Le 14/03/2017 à 11h59

Comme j’aime bien rendre à Jules ce qui appartient à César -même si, je vous le jure, je n’ai jamais rien emprunté ni à l’un ni à l’autre- je dois vous préciser que le titre de cette chronique est inspiré de celui d’un recueil de nouvelles* de mon collègue et néanmoins ami Fouad Laroui lequel, comme chacun sait, sévit pas très loin d’ici pour ne pas dire juste à côté. 

Justement, en parlant de Fouad Laroui - quelle belle transition ! - je viens de passer plus d’une semaine en sa compagnie à Tanger, ville où il a présidé le Jury de la 18ème édition du Festival National du film. D’ailleurs, on l’appelle désormais “Monsieur Le Président”, fonction qui est venue s’ajouter à la longue liste de ses autres fonctions qui ne sont pas, vous vous en doutez bien, toutes juste honorifiques et éphémères.

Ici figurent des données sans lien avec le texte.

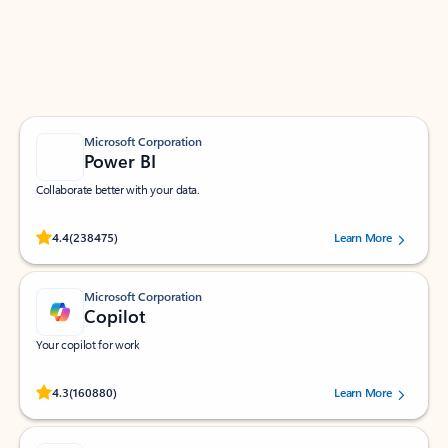
Work smarter in Outlook with apps tailored to help
you communicate, manage your schedule, and find
what you need—simply and fast.
Microsoft Corporation
Power BI
Collaborate better with your data.
Rated (#=ratingAverage#) stars out of 5 stars, by 238475 users.
4.4
(238475)
Learn More
Microsoft Corporation
Copilot
Your copilot for work
Rated (#=ratingAverage#) stars out of 5 stars, by 160880 users.
4.3
(160880)
Learn More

Ceci dit, si je dois avouer que je l’ai un peu envié au début ne serait-ce que pour la superbe limousine qu’on a mise à sa disposition et pour le nombreux personnel qu’on a mis à son service, j’ai commencé très vite à le plaindre quand j’ai commencé à voir les films dont il avait, lui et les pauvres autres membres de son jury, la charge lourde et ingrate de juger. 

Comme je lui ai soufflé un matin à l’oreille au détour d’un couloir de l’hôtel où nous avions séjourné ensemble, contrairement à lui, moi je n’étais pas obligé de voir tous les films, et je pouvais même quitter la salle en pleine projection quand un de ces films ne me plaisait pas, ce qui m’est arrivé plus d’une fois, même si je ne suis pas sorti à chaque fois.

Je pense que vous avez déjà deviné que je n’ai pas été particulièrement satisfait de la sélection de cette année. Je pourrais même vous dire que mises à part deux ou trois jolies révélations et une ou deux timides confirmations, la plupart des oeuvres qui ont été présentées étaient bien en deçà de ce qu’on pouvait légitimement espérer d’un jeune cinéma national vieux quand même de presque 50 ans.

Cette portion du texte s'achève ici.